Depuis la mi-mai, les cours du pétrole ont connu une baisse significative, atteignant des niveaux proches de ceux observés avant le début du conflit en Iran. Dans la nuit de mercredi à jeudi, le prix du baril de brut a chuté à 72 dollars, un chiffre qui rappelle les tarifs d’avant la guerre débutée le 28 février. Ce retournement de tendance est néanmoins à nuancer, car le baril avait auparavant grimpé jusqu’à 114 dollars au début du mois de mai.
EN BREF
- Le prix du baril de pétrole est tombé à 72 dollars, proche des niveaux d’avant conflit.
- Les prix du diesel et du SP95 ont diminué d’environ 20 centimes depuis la mi-mai.
- Les automobilistes pourraient encore attendre plusieurs semaines avant de voir une réelle baisse à la pompe.
Cette baisse des cours, amorcée il y a plusieurs semaines, a vu le prix du brut perdre près de 40 dollars en l’espace de six semaines. Une règle d’usage sur le marché pétrolier stipule qu’une diminution d’un dollar du baril se traduit généralement, avec un décalage de huit à quinze jours, par une baisse d’environ un centime à la pompe. Cela laisse à penser que les consommateurs ne verront pas immédiatement les bénéfices de cette chute actuelle.
Actuellement, les prix des carburants tels que le diesel et le SP95 ont déjà enregistré une diminution d’une vingtaine de centimes. Cependant, les effets des baisses récentes sur les marchés n’ont pas encore été entièrement répercutés sur les prix à la consommation. Si cette tendance se maintient, notamment avec la réouverture du détroit d’Ormuz, il est envisageable qu’une nouvelle baisse de près de vingt centimes soit observée dans les semaines à venir.

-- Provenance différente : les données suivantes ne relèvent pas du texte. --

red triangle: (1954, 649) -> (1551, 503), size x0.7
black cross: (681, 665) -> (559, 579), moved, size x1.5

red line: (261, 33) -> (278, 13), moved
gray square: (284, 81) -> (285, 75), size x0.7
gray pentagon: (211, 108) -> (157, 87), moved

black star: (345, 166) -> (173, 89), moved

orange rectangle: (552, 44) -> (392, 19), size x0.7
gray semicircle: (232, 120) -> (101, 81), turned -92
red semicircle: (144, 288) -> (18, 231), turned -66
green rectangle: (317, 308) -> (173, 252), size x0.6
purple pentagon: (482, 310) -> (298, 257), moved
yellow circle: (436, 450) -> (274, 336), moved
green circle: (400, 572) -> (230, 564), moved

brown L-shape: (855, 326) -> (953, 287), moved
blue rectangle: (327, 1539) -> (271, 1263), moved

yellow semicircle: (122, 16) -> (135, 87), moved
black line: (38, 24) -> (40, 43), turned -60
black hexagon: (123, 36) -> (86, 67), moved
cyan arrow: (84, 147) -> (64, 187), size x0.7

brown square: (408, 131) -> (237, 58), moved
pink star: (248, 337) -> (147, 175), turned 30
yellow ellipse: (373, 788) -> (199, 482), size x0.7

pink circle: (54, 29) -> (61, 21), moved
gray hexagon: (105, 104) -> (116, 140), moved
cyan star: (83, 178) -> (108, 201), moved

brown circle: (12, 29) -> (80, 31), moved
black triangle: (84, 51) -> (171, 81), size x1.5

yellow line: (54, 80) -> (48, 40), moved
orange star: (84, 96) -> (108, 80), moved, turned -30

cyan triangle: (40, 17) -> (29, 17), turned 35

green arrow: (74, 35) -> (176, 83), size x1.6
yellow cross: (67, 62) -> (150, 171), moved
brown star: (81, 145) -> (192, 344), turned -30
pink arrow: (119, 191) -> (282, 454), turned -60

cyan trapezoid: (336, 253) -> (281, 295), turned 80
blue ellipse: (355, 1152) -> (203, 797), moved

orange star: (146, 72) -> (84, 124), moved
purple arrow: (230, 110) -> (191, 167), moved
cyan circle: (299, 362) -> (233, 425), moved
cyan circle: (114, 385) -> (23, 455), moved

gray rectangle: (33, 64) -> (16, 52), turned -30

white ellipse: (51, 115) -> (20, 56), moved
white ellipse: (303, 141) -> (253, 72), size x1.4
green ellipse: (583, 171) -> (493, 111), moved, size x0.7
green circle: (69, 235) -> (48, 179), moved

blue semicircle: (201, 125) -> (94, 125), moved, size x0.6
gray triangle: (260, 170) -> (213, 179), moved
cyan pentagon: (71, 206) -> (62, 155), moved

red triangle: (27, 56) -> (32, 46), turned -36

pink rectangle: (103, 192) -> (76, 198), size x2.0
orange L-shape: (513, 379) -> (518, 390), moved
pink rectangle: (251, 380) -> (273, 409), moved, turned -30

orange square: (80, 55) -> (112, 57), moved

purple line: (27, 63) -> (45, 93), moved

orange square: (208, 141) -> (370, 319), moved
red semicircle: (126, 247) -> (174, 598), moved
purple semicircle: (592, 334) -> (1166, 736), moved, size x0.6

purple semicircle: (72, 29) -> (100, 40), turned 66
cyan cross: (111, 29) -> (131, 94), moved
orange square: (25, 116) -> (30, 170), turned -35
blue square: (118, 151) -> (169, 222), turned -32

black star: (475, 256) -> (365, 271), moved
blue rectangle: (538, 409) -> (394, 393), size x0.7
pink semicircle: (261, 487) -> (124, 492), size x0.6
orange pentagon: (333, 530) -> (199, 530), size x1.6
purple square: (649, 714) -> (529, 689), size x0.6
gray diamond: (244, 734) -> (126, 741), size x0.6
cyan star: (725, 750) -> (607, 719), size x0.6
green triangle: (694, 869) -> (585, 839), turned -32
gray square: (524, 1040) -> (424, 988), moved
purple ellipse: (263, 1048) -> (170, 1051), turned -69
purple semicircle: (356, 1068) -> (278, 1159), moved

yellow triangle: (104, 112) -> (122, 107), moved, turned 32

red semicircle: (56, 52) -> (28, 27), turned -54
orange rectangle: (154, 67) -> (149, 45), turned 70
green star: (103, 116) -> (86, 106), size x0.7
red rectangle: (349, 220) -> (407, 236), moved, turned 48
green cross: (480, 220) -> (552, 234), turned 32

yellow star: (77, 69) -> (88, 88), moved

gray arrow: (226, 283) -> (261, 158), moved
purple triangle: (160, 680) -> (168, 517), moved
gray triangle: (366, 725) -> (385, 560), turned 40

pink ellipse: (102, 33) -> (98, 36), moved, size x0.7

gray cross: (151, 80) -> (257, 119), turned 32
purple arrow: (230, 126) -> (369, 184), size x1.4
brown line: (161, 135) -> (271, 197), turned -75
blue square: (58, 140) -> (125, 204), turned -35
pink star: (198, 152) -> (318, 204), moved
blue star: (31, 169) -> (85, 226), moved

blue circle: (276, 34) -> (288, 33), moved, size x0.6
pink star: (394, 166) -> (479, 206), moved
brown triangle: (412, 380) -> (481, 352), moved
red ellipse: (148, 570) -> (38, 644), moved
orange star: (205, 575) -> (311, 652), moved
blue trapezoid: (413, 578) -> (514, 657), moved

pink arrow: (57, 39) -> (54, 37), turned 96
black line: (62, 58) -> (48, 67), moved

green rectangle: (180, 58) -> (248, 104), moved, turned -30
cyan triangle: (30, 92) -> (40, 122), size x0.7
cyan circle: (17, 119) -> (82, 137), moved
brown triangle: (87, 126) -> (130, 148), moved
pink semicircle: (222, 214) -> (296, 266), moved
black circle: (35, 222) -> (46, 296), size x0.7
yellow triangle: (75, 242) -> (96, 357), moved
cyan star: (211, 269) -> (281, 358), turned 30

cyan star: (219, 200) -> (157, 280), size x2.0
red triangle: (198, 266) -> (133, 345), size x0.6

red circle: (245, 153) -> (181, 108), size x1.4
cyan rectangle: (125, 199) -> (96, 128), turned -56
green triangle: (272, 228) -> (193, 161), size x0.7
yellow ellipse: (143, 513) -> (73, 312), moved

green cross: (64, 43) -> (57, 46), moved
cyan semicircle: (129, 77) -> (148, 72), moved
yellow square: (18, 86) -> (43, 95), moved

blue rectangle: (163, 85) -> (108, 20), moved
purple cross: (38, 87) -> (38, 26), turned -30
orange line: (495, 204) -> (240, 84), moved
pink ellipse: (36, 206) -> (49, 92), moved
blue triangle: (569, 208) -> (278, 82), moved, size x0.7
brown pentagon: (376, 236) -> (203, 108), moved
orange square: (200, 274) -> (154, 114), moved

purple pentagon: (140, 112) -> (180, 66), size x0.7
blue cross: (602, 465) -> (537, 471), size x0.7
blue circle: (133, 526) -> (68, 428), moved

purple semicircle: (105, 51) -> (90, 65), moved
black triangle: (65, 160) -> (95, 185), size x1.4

Une dynamique de prix complexe
Les prévisions suggèrent que les prix des carburants pourraient se stabiliser aux alentours de 1,75 euro le litre de gazole ou de SP95 avant le 14 juillet. Malgré cette amélioration, les automobilistes ne devraient pas s’attendre à retrouver les tarifs d’avant-guerre, car les coûts demeureront environ dix centimes plus élevés qu’avant le début du conflit.
Plusieurs facteurs contribuent à cet écart de prix. Tout d’abord, le trafic maritime via le détroit d’Ormuz reste plus onéreux et plus risqué qu’avant la guerre, ce qui entraîne une augmentation des primes d’assurance. En outre, les marges de raffinage ont également dépassé leurs niveaux d’avant conflit, affichant environ cinq centimes de plus par litre.
Les impacts du dollar sur les prix
Un autre élément à considérer est l’évolution de l’euro par rapport au dollar, qui est la monnaie de référence pour les transactions pétrolières. Cette dévaluation de l’euro entraîne une majoration du coût énergétique, estimée entre trois et quatre centimes par litre. Ainsi, même avec la baisse des prix du pétrole, les Européens continuent de faire face à des coûts plus élevés qu’auparavant.
Dans ces conditions, il semble que les consommateurs devront patienter jusqu’au mois d’août, voire septembre, pour espérer un retour à des prix de carburants plus proches de ceux qui prévalaient avant le début des hostilités. La situation actuelle, marquée par des fluctuations de prix et des contraintes géopolitiques, souligne la complexité du marché pétrolier et ses répercussions sur le quotidien des automobilistes.